The Corrupting Influence of Scientism

This is a topic I have talked before. Notice in this article here that  the author (Kirk Durston) says the following about the best explanation for nature itself.

A much more serious consequence of scientism is that it has had a significant corrupting influence on 21st-century science.

To avoid the circular fallacy, logic dictates that the cause of nature must be beyond nature. That, right there, falsifies scientism but it also establishes the requirement that the supernatural must be taken into account in humanity’s pursuit of answers — not just with respect to the origin of the cosmos and of life, but in discussions of justice, beauty, morality, love, and honor.

This is a similar theme that I pointed out here:

in his book Who Made God: Searching For A Theory Of Everything? Edgar Andrews has given us some things to ponder here:

1. It is important to understand that science can explain nothing except in terms of the laws of nature. Science works by first discovering (by observation) laws that describe the workings of nature and then using this knowledge to seek out further explanations — beginning with hypotheses and then confirming these hypotheses by various tests, the chief of which must always be repeatable experimental verification. To offer a scientific explanation of anything one must always appeal to existing laws (or at very least plausible hypotheses). No laws, no science; it’s as simple as that.

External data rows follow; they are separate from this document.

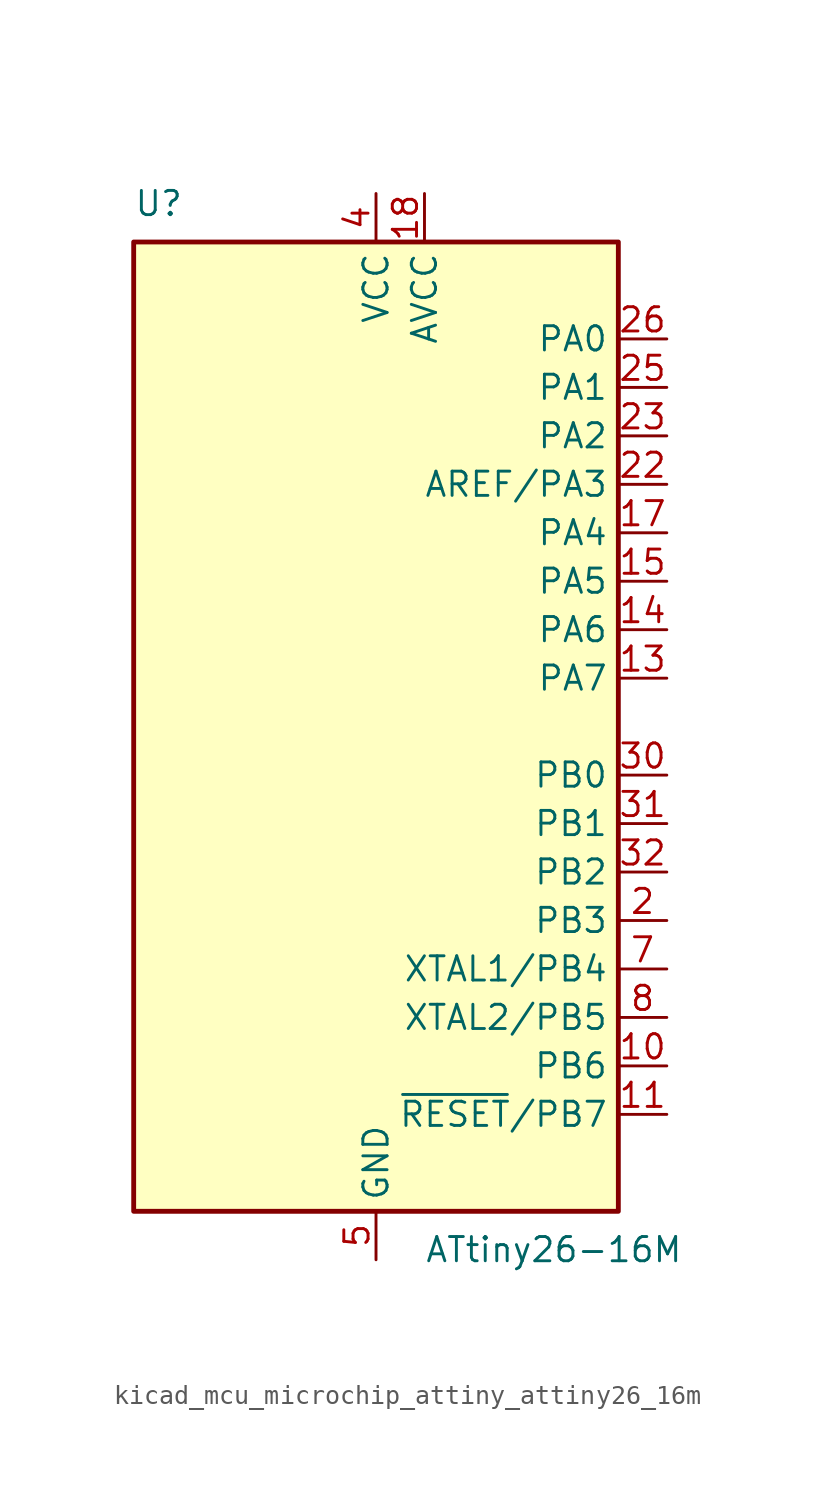
<source format=kicad_sym>
(kicad_symbol_lib
  (version 20220914)
  (generator kicad_symbol_editor)
  (symbol "kicad_mcu_microchip_attiny_attiny26_16m"
    (property "Reference" "U"
      (at -12.7 26.67 0)
      (effects (font (size 1.27 1.27)) (justify left bottom)))
    (property "Value" "ATtiny26-16M"
      (at 2.54 -26.67 0)
      (effects (font (size 1.27 1.27)) (justify left top)))
    (symbol "kicad_mcu_microchip_attiny_attiny26_16m_0_1"
      (rectangle (start -12.7 -25.4) (end 12.7 25.4) (stroke (width 0.254) (type default)) (fill (type background))))
    (symbol "kicad_mcu_microchip_attiny_attiny26_16m_1_1"
      (pin no_connect line (at -12.7 5.08 0) (length 2.54) hide (name "NC" (effects (font (size 1.27 1.27)))) (number "1" (effects (font (size 1.27 1.27)))))
      (pin bidirectional line (at 15.24 -17.78 180) (length 2.54) (name "PB6" (effects (font (size 1.27 1.27)))) (number "10" (effects (font (size 1.27 1.27)))))
      (pin bidirectional line (at 15.24 -20.32 180) (length 2.54) (name "~{RESET}/PB7" (effects (font (size 1.27 1.27)))) (number "11" (effects (font (size 1.27 1.27)))))
      (pin no_connect line (at -12.7 -5.08 0) (length 2.54) hide (name "NC" (effects (font (size 1.27 1.27)))) (number "12" (effects (font (size 1.27 1.27)))))
      (pin bidirectional line (at 15.24 2.54 180) (length 2.54) (name "PA7" (effects (font (size 1.27 1.27)))) (number "13" (effects (font (size 1.27 1.27)))))
      (pin bidirectional line (at 15.24 5.08 180) (length 2.54) (name "PA6" (effects (font (size 1.27 1.27)))) (number "14" (effects (font (size 1.27 1.27)))))
      (pin bidirectional line (at 15.24 7.62 180) (length 2.54) (name "PA5" (effects (font (size 1.27 1.27)))) (number "15" (effects (font (size 1.27 1.27)))))
      (pin no_connect line (at -12.7 -7.62 0) (length 2.54) hide (name "NC" (effects (font (size 1.27 1.27)))) (number "16" (effects (font (size 1.27 1.27)))))
      (pin bidirectional line (at 15.24 10.16 180) (length 2.54) (name "PA4" (effects (font (size 1.27 1.27)))) (number "17" (effects (font (size 1.27 1.27)))))
      (pin power_in line (at 2.54 27.94 270) (length 2.54) (name "AVCC" (effects (font (size 1.27 1.27)))) (number "18" (effects (font (size 1.27 1.27)))))
      (pin no_connect line (at -12.7 -10.16 0) (length 2.54) hide (name "NC" (effects (font (size 1.27 1.27)))) (number "19" (effects (font (size 1.27 1.27)))))
      (pin bidirectional line (at 15.24 -10.16 180) (length 2.54) (name "PB3" (effects (font (size 1.27 1.27)))) (number "2" (effects (font (size 1.27 1.27)))))
      (pin no_connect line (at -12.7 -12.7 0) (length 2.54) hide (name "NC" (effects (font (size 1.27 1.27)))) (number "20" (effects (font (size 1.27 1.27)))))
      (pin passive line (at 0 -27.94 90) (length 2.54) hide (name "GND" (effects (font (size 1.27 1.27)))) (number "21" (effects (font (size 1.27 1.27)))))
      (pin bidirectional line (at 15.24 12.7 180) (length 2.54) (name "AREF/PA3" (effects (font (size 1.27 1.27)))) (number "22" (effects (font (size 1.27 1.27)))))
      (pin bidirectional line (at 15.24 15.24 180) (length 2.54) (name "PA2" (effects (font (size 1.27 1.27)))) (number "23" (effects (font (size 1.27 1.27)))))
      (pin no_connect line (at -12.7 -15.24 0) (length 2.54) hide (name "NC" (effects (font (size 1.27 1.27)))) (number "24" (effects (font (size 1.27 1.27)))))
      (pin bidirectional line (at 15.24 17.78 180) (length 2.54) (name "PA1" (effects (font (size 1.27 1.27)))) (number "25" (effects (font (size 1.27 1.27)))))
      (pin bidirectional line (at 15.24 20.32 180) (length 2.54) (name "PA0" (effects (font (size 1.27 1.27)))) (number "26" (effects (font (size 1.27 1.27)))))
      (pin no_connect line (at -12.7 -17.78 0) (length 2.54) hide (name "NC" (effects (font (size 1.27 1.27)))) (number "27" (effects (font (size 1.27 1.27)))))
      (pin no_connect line (at -12.7 -20.32 0) (length 2.54) hide (name "NC" (effects (font (size 1.27 1.27)))) (number "28" (effects (font (size 1.27 1.27)))))
      (pin no_connect line (at -12.7 -22.86 0) (length 2.54) hide (name "NC" (effects (font (size 1.27 1.27)))) (number "29" (effects (font (size 1.27 1.27)))))
      (pin no_connect line (at -12.7 2.54 0) (length 2.54) hide (name "NC" (effects (font (size 1.27 1.27)))) (number "3" (effects (font (size 1.27 1.27)))))
      (pin bidirectional line (at 15.24 -2.54 180) (length 2.54) (name "PB0" (effects (font (size 1.27 1.27)))) (number "30" (effects (font (size 1.27 1.27)))))
      (pin bidirectional line (at 15.24 -5.08 180) (length 2.54) (name "PB1" (effects (font (size 1.27 1.27)))) (number "31" (effects (font (size 1.27 1.27)))))
      (pin bidirectional line (at 15.24 -7.62 180) (length 2.54) (name "PB2" (effects (font (size 1.27 1.27)))) (number "32" (effects (font (size 1.27 1.27)))))
      (pin passive line (at 0 -27.94 90) (length 2.54) hide (name "GND" (effects (font (size 1.27 1.27)))) (number "33" (effects (font (size 1.27 1.27)))))
      (pin power_in line (at 0 27.94 270) (length 2.54) (name "VCC" (effects (font (size 1.27 1.27)))) (number "4" (effects (font (size 1.27 1.27)))))
      (pin power_in line (at 0 -27.94 90) (length 2.54) (name "GND" (effects (font (size 1.27 1.27)))) (number "5" (effects (font (size 1.27 1.27)))))
      (pin no_connect line (at -12.7 0 0) (length 2.54) hide (name "NC" (effects (font (size 1.27 1.27)))) (number "6" (effects (font (size 1.27 1.27)))))
      (pin bidirectional line (at 15.24 -12.7 180) (length 2.54) (name "XTAL1/PB4" (effects (font (size 1.27 1.27)))) (number "7" (effects (font (size 1.27 1.27)))))
      (pin bidirectional line (at 15.24 -15.24 180) (length 2.54) (name "XTAL2/PB5" (effects (font (size 1.27 1.27)))) (number "8" (effects (font (size 1.27 1.27)))))
      (pin no_connect line (at -12.7 -2.54 0) (length 2.54) hide (name "NC" (effects (font (size 1.27 1.27)))) (number "9" (effects (font (size 1.27 1.27))))))))
</source>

2. To explain the origin of the universe scientifically, therefore, requires an appeal to laws of nature (established or hypothesized) that pre-existed the universe. But laws of nature are nothing more than descriptions of the way nature operates. No one has ever proposed a law of nature that does not involve existing natural entities, whether they be matter, energy, space-time or mathematical systems. (Note that mathematics are arguably philosophical rather than scientific in character and are only scientifically relevant when applied to natural realities — that is, the world as it exists).

3. This creates a dilemma; the laws of nature cannot exist without nature itself existing but the origin of nature cannot be explained scientifically without pre-existing laws. The logical conclusion is that science cannot, by its very nature, explain the origin of the universe.